SUPPLIED PASSAGE:
== Segment start ==
No Is Not Enough by Naomi Klein – A Review

no is not enough

In No Logo (2000) Naomi Klein confronted the issue of multinational corporations undermining democracy. She followed-up this book with The Shock Doctrine (2008), a groundbreaking book about how major social shocks are used to push through neoliberal economic agendas. As the world reeled in the wake of Donald Trump’s 2016 election, Naomi Klein dived back into waters she had already swum in these books. She used Donald Trump’s ascension to power as an object example of the way the Neoliberal agenda had changed the world. She did not stop there. Naomi Klein’s written response to Donald Trump’s administration was right in the title: No is not enough. We can not reject everything the Neoliberal agenda foists on us without creating a path towards something better. We needed real solutions, not just criticism of what was not working.

On the evening of Trump’s victory, Naomi Klein was, “…in a meeting with around fifteen heads of various Australian environmental, labour, and social justice organizations.” (Klein, 2017, p.15) They were meeting to discuss how the goals of their organizations intersected, and how they could approach these issues with a spirit of cooperation rather than competition. The room fell silent as the results rolled in. Klein wrote:

“It was as if everyone instantly understood, without even having to speak, that we were about to be blasted backward by a gale-force wind and all we could do now was try to hold our ground. The idea of forward momentum on any one of the pressing crises on the table seemed to evaporate before our eyes.” (Klein, 2017, p.16)

Klein’s hypothesis was well summed up in the following quote:

“…Trump’s win…severed plans for a forward-looking agenda without so much as a debate. It was perfectly understandable that we all felt that way on election day. But if we accept the premise that, from here on in, the battles are all defensive, all about holding our ground against Trump-style regressive attacks, then we will end up in a very dangerous place indeed. Because the ground we were on before Trump was elected is the ground that produced Trump. Ground many of us understood to constitute a social and ecological emergency, even without this latest rounds of setbacks.” (Klein, 2017, p.18)
== Segment end ==
PROBLEMS AND TASKS:
1. Translate this sentence from the review of No Is Not Enough into Spanish: "The room fell silent as the results rolled in."
2. Extend the review of No Is Not Enough by writing the paragraphs that follow its final quotation.

DATASET EXCERPT:
== Segment start ==
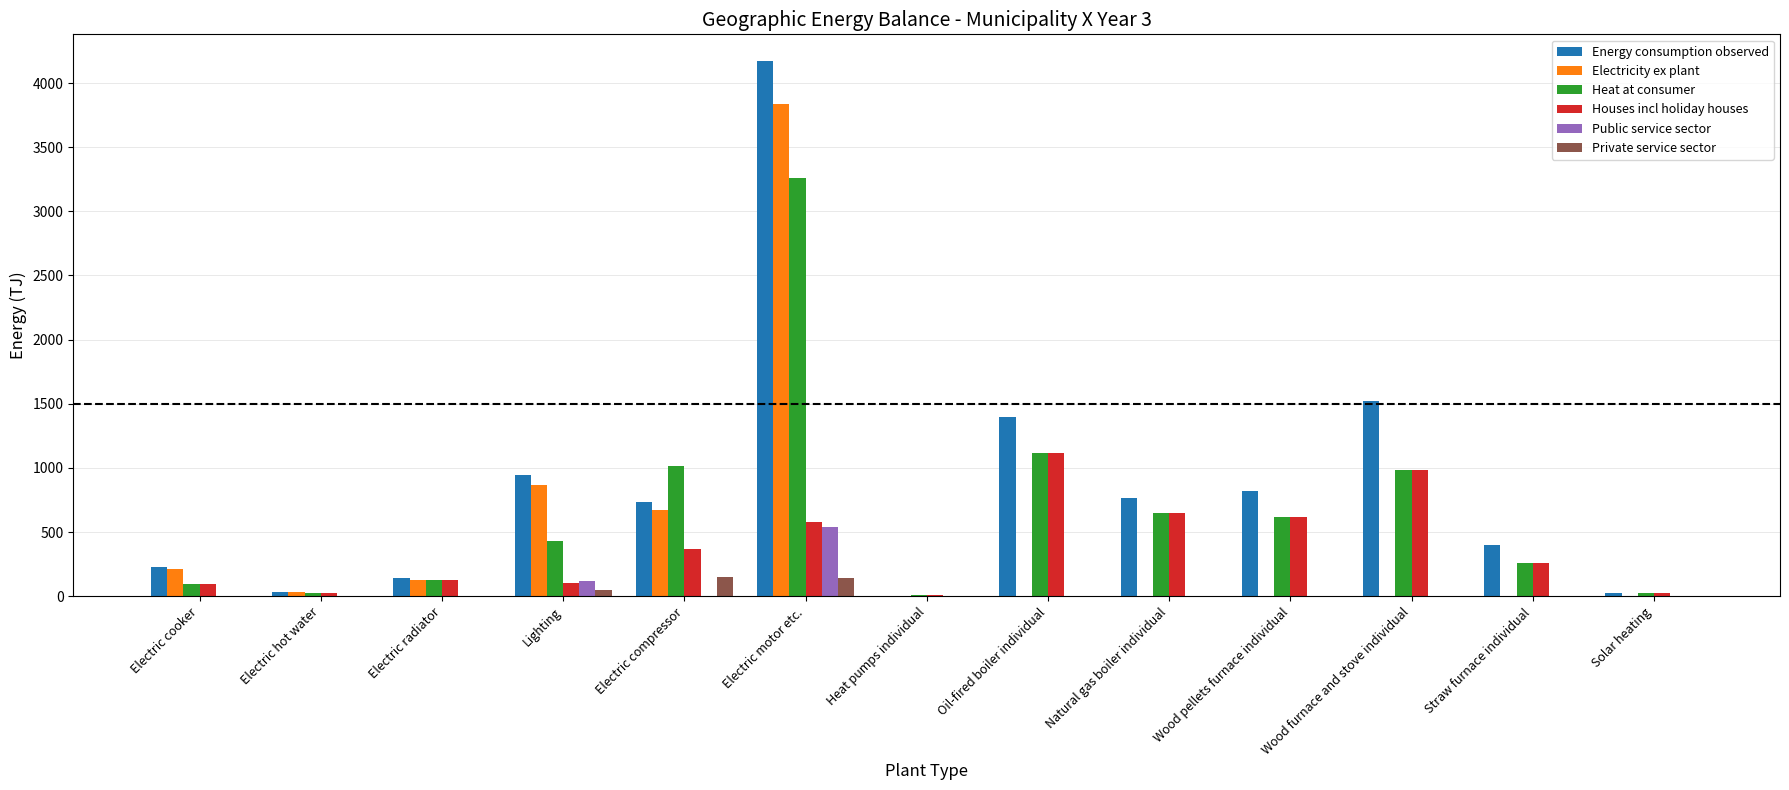

What is the average value of the Electricity ex plant series?

442.5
== Segment end ==
ANSWER LIST:
1. La sala quedó en silencio a medida que llegaban los resultados.

2.
Trump immediately appointed several ultra-rich cronies to the most socially and environmentally sensitive portfolios. Klein said:

“To an alarming extent, he has collected a team of individuals who made their personal fortunes by knowingly causing harm to some of the most vulnerable people on the planet, and to the planet itself, often in the midst of crisis. It almost appears to be some sort of job requirement.” (Klein, 2017, p.19)

Klein labelled Trump a “hollow brand” because he sells his name as a brand without providing a real product. It is a lot like printing off money without having hard currency in the federal reserve to back it up. Klein wrote:

“His brand is being the ultimate boss, the guy who is so rich he can do whatever he wants, whenever he wants, and to whomever he wants (including grabbing whichever women he wants, by whichever body part he wants)….In the world he created, he’s just acting like a winner; if someone gets stepped on, they are obviously a loser. And this doesn’t play by the rules. He entered politics playing by a completely different set of rules—the rules of branding. According to those rules, you don’t need to be objectively good or decent; you only need to be true and consistent to the brand you have created.” (Klein, 2017, p.33)

Klein said, “…to understand Trump you really have to understand the world that made him what he is, and that, to a very large extent, is the world of branding.” (Klein, 2017, p.23)

She compared his seemingly insatiable need to mark every available space with his name to the colonial practice of planting a flag. Many Trump supporters believed he made vast amounts of money building things when, in reality, huge portions of his money came from selling his name as a brand.

Trump supporters were duped into a dazzling display of false consciousness when they were convinced to believe he was the best option to take on government corruption. Klein wrote:

“In the face of his total lack of government experience, Trump sold himself to voters with a somewhat two-pronged pitch. First: I’m so rich that I don’t need to be bought off. And second: You can trust me to fix this corrupt system because I know it from the inside—I gamed it as a businessman, I bought politicians, I dodged taxes, I outsourced production. So who better than me and my equally rich friends to drain the swamp?” (Klein, 2017, p.21)

Klein demonstrated The Apprentice was neoliberal by design. She wrote:

“…The Apprentice delivered the central sales pitch of free-market theory, telling viewers that by unleashing your most selfish and ruthless side, you are actually a hero—creating jobs and fueling growth. Don’t be nice, be a killer. That’s how you help the economy and, more importantly, yourself.

In later seasons, the underlying cruelty of the show grew even more sadistic. The winning team lived in a luxurious mansion—drinking champagne in inflatable pool loungers, zipping off in limos to meet celebrities. The losing team was deported to the tents in the backyard, nicknamed Trump trailer park.

The tent-dwellers, whom Trump gleefully deemed the have-nots, didn’t have electricity, ate off paper plates, and slept to the sounds of howling dogs.” (Klein, 2017, p.48)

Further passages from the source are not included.